Aller au contenu

Page:Voltaire - Œuvres complètes Garnier tome40.djvu/505

La bibliothèque libre.
Le texte de cette page a été corrigé et est conforme au fac-similé.

À propos, madame, digérez-vous ? Je me suis aperçu, après bien des réflexions sur le meilleur des mondes possibles, et sur le petit nombre des élus, qu’on n’est véritablement malheureux que quand on ne digère point. Si vous digérez, vous êtes sauvée dans ce monde ; vous vivrez longtemps et doucement, pourvu surtout que les boulets de canon du prince Ferdinand et des flottes anglaises n’emportent pas le poignet de votre payeur des rentes.

Je n’ai nul rogaton à vous envoyer, et je n’ai plus d’ailleurs d’adresses contre-signantes, tant on se plaît à réformer les abus ! Je suis, de plus, occupé du czar Pierre, matelot, charpentier, législateur, surnommé le Grand. Ayant renoncé à Paris, je me suis enfui aux frontières de la Chine ; mon esprit a plus voyagé que le corps de La Condamine. On dit que ce sourdaud veut être de l’Académie française ; c’est apparemment pour ne pas nous entendre.

Heureux ceux qui vous entendent, madame ! Je sens vivement la perte de ce bonheur ; je vous aime, malgré votre goût pour les feuilles de Fréron. On dit que l’Écossaise, en automne, amène la chute des feuilles.

Mille tendres et sincères respects.


4216. — À M. LE MARQUIS D’ARGENGE DE DIRAC[1].
Aux Délices, 6 auguste[2].

Je crois, monsieur, avoir plus besoin de M. Tronchin que le jeune homme dont vous me parlez. Ma santé s’affaiblit tous les jours, et c’est ce qui m’a privé de l’honneur de vous répondre plus tôt. Si vous venez dans nos quartiers, le triste état où je suis ne m’empêchera pas de sentir le bonheur de vous posséder. J’ai peur que vous ne soyez bien mal logé dans la petite maison que j’occupe à un demi-quart de lieue de Genève ; mais on tâchera, par toutes les attentions possibles, de suppléer à ce qui nous manque.
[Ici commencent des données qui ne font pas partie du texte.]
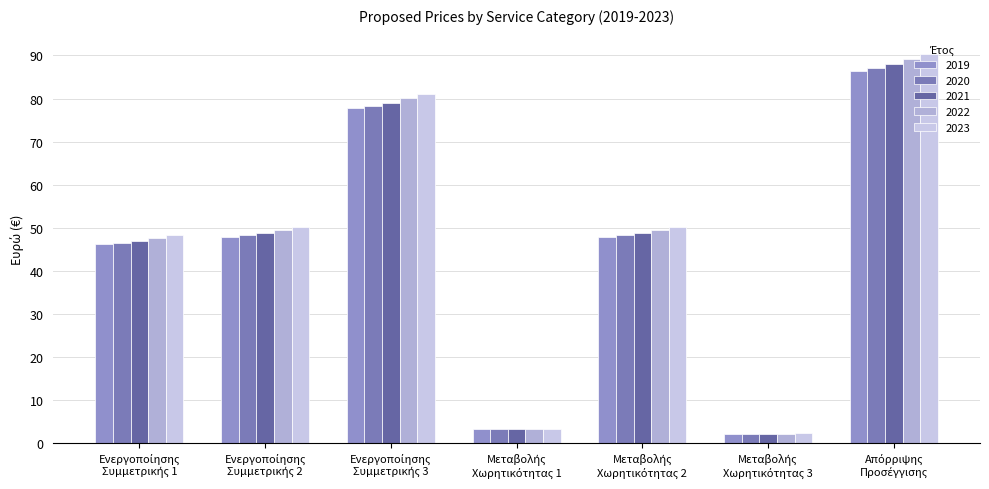

Count the number of categories in the chart.

7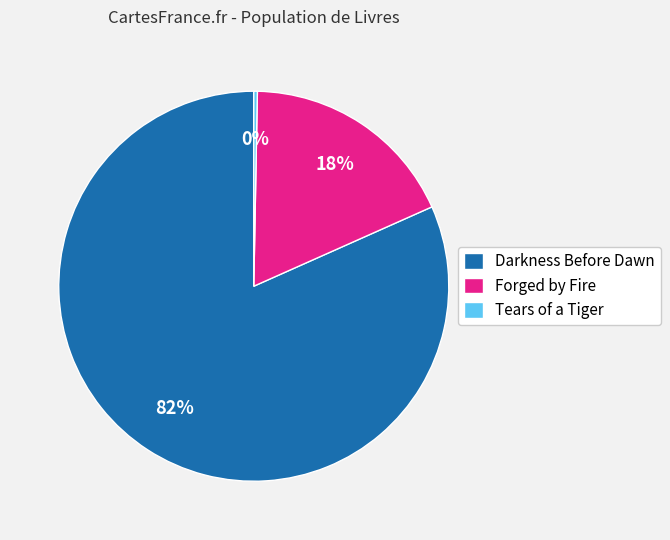

Which slice is the largest?

Darkness Before Dawn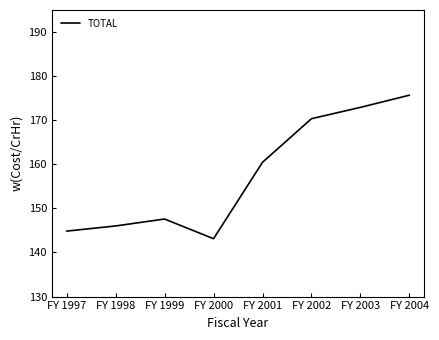

What is the sum of all values?

1261.0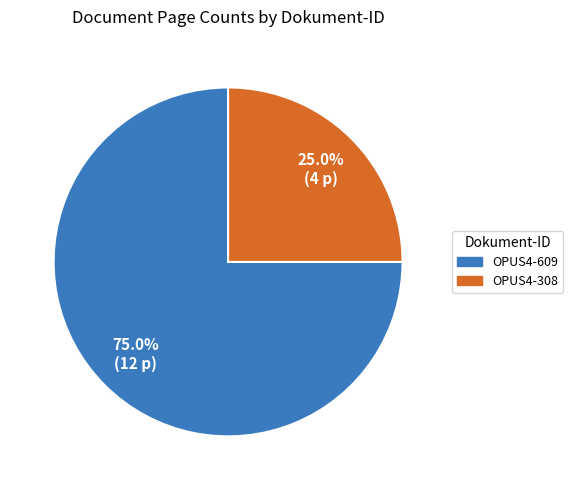

How many slices are in this pie chart?

2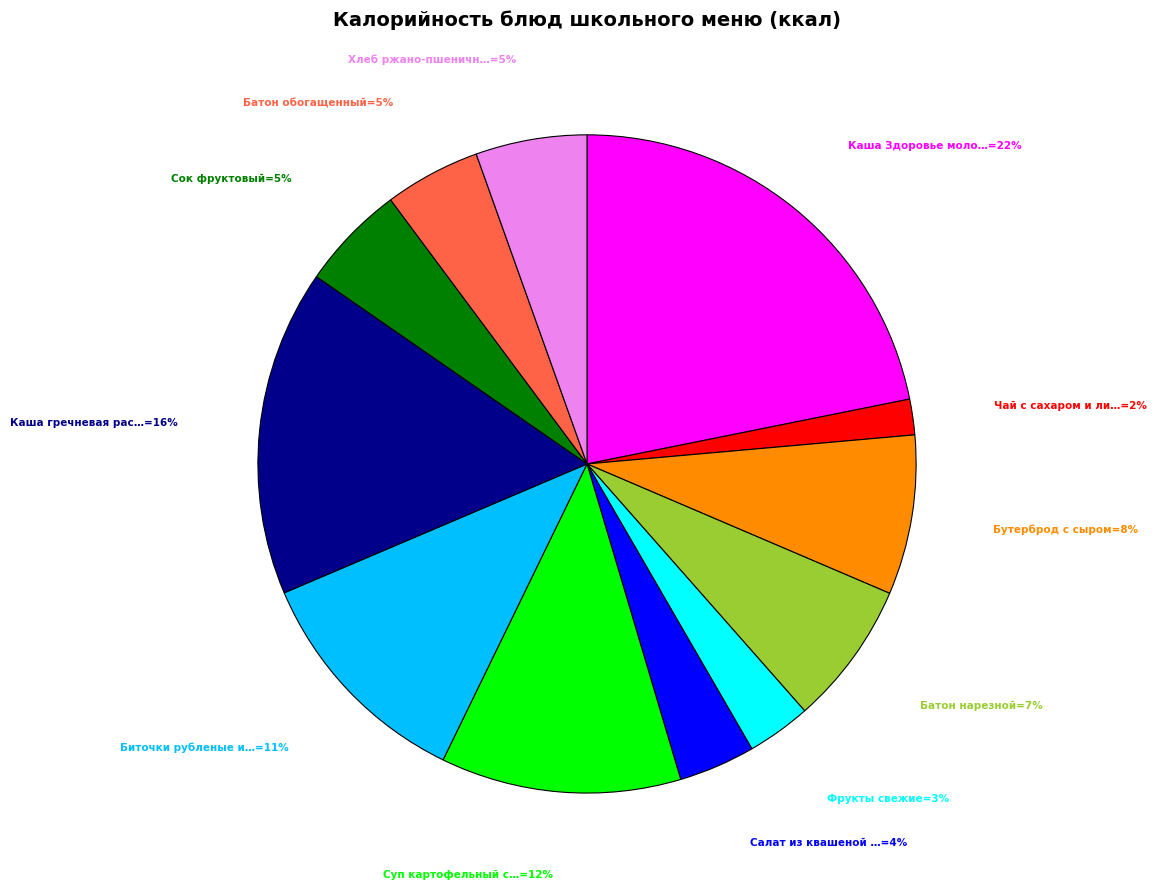

Count the number of slices in the pie.

12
Il paraît, par les lettres dont vous m’honorez, que vous n’avez besoin du secours de personne pour mépriser les idées absurdes dont le monde est infatué. Les sottises qui règnent dans la plupart des têtes viennent encore plus de la faiblesse du cœur

  1. Éditeurs, de Cayrol et François.
  2. On remarquera l’emploi du mot auguste pour août.